TELUK PANDAN — Kepolisian Sektor (Polsek) Teluk Pandan berhasil mengamankan seorang pria berusia 62 tahun berinisial MA yang diduga bertanggung jawab atas pembakaran lahan di Jalan Gembira RT 007, Desa Suka Damai, Kecamatan Teluk Pandan, Kabupaten Kutai Timur. Peristiwa tersebut terjadi pada Senin (31/8/2026) sekitar pukul 15.30 WITA.
Kronologi Kejadian
Berdasarkan keterangan yang dihimpun, api dilaporkan membakar lahan bekas persawahan dan meluas hingga mencapai sekitar 5 hektare. Masyarakat sekitar yang melihat kejadian segera melaporkannya ke pihak kepolisian. Kapolsek Teluk Pandan Ipda Apriliando Saputra menyebut, pihaknya langsung berkoordinasi dengan tim Manggala Agni untuk melakukan pemadaman di lokasi.

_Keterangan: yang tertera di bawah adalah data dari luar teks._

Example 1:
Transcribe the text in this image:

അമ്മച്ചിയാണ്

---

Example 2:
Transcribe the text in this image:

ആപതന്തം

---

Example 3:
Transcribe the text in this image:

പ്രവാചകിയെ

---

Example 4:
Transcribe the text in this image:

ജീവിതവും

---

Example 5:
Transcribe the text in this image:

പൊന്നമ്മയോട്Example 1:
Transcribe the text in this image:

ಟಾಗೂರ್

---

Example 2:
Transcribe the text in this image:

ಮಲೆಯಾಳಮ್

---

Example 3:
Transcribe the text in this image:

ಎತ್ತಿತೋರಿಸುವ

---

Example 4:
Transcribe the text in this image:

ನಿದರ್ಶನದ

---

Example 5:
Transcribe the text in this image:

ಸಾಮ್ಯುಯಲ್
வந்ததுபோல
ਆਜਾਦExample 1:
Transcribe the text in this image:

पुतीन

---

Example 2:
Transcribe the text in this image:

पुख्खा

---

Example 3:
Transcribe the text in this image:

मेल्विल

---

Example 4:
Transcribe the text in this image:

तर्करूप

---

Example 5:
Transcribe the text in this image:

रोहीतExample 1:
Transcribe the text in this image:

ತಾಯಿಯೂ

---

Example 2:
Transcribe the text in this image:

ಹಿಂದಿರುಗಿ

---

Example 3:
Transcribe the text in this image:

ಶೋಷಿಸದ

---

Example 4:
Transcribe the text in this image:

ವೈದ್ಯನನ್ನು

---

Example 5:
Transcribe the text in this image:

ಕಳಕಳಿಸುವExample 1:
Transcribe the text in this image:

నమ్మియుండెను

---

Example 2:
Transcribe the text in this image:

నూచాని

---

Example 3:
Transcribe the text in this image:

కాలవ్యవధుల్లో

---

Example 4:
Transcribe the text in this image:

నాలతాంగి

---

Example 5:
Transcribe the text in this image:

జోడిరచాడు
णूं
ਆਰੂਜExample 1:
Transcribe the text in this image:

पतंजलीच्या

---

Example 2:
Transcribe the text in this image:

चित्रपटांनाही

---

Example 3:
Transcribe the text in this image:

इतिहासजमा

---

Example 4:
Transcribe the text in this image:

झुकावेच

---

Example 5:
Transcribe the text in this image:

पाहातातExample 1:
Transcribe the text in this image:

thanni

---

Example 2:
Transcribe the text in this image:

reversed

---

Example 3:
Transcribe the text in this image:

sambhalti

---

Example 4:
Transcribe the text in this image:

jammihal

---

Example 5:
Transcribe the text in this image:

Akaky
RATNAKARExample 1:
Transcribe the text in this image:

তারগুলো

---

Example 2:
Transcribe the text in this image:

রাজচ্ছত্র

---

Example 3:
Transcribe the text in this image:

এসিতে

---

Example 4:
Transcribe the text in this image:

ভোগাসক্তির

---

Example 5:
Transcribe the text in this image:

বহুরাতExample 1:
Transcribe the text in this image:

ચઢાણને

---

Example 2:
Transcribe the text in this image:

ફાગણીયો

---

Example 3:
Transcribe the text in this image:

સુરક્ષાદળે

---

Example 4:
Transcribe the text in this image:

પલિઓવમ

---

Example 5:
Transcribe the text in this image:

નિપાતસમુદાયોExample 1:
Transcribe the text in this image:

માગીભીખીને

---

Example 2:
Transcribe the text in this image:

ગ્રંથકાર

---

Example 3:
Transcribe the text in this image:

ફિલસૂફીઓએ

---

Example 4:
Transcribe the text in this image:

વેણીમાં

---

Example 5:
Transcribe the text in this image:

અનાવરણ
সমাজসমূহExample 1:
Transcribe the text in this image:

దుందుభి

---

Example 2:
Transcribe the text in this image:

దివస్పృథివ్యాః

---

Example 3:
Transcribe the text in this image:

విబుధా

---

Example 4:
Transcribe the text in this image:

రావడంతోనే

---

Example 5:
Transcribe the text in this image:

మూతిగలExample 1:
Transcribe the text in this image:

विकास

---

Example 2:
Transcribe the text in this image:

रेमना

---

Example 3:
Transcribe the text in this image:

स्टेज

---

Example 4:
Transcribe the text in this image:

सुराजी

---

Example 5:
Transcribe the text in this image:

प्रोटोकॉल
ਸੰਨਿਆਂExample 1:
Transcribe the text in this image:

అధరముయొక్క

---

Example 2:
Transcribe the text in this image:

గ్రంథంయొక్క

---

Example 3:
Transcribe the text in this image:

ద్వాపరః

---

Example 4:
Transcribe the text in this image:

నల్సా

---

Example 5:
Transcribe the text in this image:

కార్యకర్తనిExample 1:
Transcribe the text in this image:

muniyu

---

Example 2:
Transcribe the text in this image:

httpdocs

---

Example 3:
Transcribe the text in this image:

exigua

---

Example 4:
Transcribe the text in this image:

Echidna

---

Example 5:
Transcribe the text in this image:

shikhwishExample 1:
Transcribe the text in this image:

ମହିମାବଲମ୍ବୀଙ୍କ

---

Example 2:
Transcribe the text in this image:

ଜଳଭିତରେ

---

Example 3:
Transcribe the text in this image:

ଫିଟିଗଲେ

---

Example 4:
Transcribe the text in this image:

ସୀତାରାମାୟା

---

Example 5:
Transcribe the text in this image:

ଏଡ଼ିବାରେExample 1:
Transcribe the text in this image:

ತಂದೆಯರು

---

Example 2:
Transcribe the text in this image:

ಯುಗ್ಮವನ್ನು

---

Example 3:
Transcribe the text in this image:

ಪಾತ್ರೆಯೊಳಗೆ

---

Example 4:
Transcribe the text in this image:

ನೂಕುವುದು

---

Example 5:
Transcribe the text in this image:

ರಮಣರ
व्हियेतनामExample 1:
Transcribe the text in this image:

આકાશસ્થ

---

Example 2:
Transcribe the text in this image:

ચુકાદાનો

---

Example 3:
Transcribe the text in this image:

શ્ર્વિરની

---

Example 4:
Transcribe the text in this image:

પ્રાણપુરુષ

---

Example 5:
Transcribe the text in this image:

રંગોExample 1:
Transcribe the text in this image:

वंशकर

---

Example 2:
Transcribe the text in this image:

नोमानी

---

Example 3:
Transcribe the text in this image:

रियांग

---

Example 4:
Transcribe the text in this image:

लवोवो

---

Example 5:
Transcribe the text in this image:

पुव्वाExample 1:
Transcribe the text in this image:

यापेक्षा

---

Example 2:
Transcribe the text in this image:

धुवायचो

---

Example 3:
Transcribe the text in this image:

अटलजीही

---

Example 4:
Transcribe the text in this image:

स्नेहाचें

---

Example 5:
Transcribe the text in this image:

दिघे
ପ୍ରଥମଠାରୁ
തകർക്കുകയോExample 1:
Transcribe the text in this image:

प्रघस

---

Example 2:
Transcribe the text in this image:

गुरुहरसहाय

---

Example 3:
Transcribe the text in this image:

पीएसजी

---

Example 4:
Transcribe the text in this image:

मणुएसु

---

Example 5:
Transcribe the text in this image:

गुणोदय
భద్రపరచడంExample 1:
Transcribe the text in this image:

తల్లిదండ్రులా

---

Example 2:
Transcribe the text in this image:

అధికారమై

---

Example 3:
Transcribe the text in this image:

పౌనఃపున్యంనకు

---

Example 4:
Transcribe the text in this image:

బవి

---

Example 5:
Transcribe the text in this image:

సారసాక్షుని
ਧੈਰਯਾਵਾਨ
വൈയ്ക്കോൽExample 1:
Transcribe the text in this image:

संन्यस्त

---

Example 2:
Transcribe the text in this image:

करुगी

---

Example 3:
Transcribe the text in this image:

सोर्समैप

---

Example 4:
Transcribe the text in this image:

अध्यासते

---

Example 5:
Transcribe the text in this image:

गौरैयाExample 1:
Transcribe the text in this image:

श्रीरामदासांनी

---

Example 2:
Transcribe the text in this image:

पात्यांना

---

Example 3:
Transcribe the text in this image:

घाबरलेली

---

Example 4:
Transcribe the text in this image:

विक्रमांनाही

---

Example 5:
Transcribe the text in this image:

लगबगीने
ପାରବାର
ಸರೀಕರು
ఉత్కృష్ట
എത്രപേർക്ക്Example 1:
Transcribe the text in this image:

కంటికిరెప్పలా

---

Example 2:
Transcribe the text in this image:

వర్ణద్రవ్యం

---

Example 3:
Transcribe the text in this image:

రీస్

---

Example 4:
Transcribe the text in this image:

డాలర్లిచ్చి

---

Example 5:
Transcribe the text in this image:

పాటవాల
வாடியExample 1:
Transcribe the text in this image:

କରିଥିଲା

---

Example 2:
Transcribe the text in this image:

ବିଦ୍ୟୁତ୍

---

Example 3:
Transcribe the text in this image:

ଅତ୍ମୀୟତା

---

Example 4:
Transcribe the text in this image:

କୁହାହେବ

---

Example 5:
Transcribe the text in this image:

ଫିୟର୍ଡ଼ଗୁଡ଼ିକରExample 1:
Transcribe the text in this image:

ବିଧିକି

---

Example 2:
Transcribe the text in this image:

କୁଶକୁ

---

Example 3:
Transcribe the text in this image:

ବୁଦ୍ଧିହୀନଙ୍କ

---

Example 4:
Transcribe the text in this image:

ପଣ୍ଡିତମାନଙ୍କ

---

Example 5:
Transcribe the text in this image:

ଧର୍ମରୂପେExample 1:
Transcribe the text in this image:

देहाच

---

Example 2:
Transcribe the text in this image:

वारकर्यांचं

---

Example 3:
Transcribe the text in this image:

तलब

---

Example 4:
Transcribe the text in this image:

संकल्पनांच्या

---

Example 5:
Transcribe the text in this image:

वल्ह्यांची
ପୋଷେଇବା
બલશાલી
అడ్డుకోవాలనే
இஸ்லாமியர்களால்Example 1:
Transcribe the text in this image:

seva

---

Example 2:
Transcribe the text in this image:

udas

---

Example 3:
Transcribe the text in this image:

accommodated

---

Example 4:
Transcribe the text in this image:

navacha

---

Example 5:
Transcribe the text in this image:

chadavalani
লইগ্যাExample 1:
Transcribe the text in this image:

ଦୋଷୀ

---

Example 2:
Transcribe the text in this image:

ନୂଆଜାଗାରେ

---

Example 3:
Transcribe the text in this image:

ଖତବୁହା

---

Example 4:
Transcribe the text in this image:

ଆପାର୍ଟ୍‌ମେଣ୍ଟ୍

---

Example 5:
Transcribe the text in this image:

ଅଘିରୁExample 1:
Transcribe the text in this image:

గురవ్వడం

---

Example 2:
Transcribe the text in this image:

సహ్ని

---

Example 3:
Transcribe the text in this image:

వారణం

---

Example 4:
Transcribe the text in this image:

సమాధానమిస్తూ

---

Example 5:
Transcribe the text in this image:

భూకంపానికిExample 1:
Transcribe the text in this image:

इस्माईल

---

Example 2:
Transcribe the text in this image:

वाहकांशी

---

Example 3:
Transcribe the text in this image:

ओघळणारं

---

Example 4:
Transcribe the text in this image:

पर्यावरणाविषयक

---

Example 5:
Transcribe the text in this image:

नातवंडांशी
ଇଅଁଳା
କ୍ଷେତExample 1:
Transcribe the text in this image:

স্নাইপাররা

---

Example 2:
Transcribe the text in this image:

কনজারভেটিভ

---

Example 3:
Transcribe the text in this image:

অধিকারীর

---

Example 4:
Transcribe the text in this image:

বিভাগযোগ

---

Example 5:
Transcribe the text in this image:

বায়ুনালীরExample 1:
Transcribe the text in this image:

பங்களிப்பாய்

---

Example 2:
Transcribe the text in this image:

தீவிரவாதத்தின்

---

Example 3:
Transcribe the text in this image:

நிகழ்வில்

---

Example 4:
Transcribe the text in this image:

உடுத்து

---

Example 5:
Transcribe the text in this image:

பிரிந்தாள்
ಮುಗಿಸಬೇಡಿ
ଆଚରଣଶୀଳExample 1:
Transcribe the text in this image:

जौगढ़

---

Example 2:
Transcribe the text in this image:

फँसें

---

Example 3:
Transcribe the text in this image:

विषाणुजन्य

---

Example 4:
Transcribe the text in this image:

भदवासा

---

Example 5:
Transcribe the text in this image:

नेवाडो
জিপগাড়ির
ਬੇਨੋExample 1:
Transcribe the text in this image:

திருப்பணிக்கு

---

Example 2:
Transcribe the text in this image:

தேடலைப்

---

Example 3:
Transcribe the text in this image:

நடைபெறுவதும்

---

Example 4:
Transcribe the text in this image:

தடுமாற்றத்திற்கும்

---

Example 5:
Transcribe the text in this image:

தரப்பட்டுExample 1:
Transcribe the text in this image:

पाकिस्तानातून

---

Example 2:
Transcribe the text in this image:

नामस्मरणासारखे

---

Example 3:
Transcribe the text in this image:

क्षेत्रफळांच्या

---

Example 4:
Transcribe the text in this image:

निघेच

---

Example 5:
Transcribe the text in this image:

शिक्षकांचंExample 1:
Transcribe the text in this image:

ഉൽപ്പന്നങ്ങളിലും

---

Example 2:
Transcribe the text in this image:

“Setelah mendapatkan informasi, personel Polsek Teluk Pandan bersama Manggala Agni mendatangi lokasi dan mendapati lahan dalam kondisi terbakar,” ujar Apriliando.
Proses pemadaman sempat menghadapi kendala berupa angin kencang yang membuat api cepat merambat ke area sekitar. Petugas bersama warga akhirnya berhasil memadamkan api sekitar pukul 17.45 WITA menggunakan pompa punggung Jet Shooter milik Manggala Agni serta peralatan yang tersedia di lokasi.
Pengungkapan dan Pengamanan Pelaku
Setelah api berhasil dikendalikan, masyarakat memberikan informasi bahwa ada dugaan keterlibatan warga dalam pembakaran lahan tersebut. Polisi kemudian mencari dan mengamankan MA untuk dibawa ke Mapolsek Teluk Pandan guna menjalani pemeriksaan lebih lanjut.
Polsek Teluk Pandan telah menerbitkan Laporan Polisi Nomor LP/A/09/IX/2026/SPKT Unitreskrim/Polsek Teluk Pandan/Polres Kutai Timur/Polda Kaltim pada 1 September 2026, serta Surat Perintah Penyidikan Nomor SP.Sidik/17/IX/2026/Unitreskrim/Polsek Teluk Pandan/Polres Kutai Timur/Polda Kaltim.
Barang Bukti dan Penerapan Pasal
Dalam penanganan perkara ini, polisi mengamankan sejumlah barang bukti, antara lain:
– Kayu bekas terbakar
– Pakaian milik pelaku
– Celana training
– Topi
– Sepasang sepatu boots
Perkara tersebut diproses berdasarkan Pasal 308 Ayat (1) Undang-Undang Nomor 1 Tahun 2023 tentang KUHP, yang mengatur perbuatan yang mengakibatkan kebakaran, ledakan, atau banjir sehingga membahayakan keamanan umum bagi orang atau barang.
“Terduga pelaku dan barang bukti sudah diamankan. Kami melakukan pemeriksaan terhadap saksi-saksi dan terduga pelaku serta melengkapi administrasi penyidikan,” jelas Kapolsek Teluk Pandan.
Pihak penyidik menegaskan akan terus mendalami perkara ini hingga tuntas untuk mengungkap secara jelas penyebab dan rangkaian kejadian kebakaran lahan tersebut.
“Penyidikan akan kami lakukan sampai tuntas,” pungkasnya.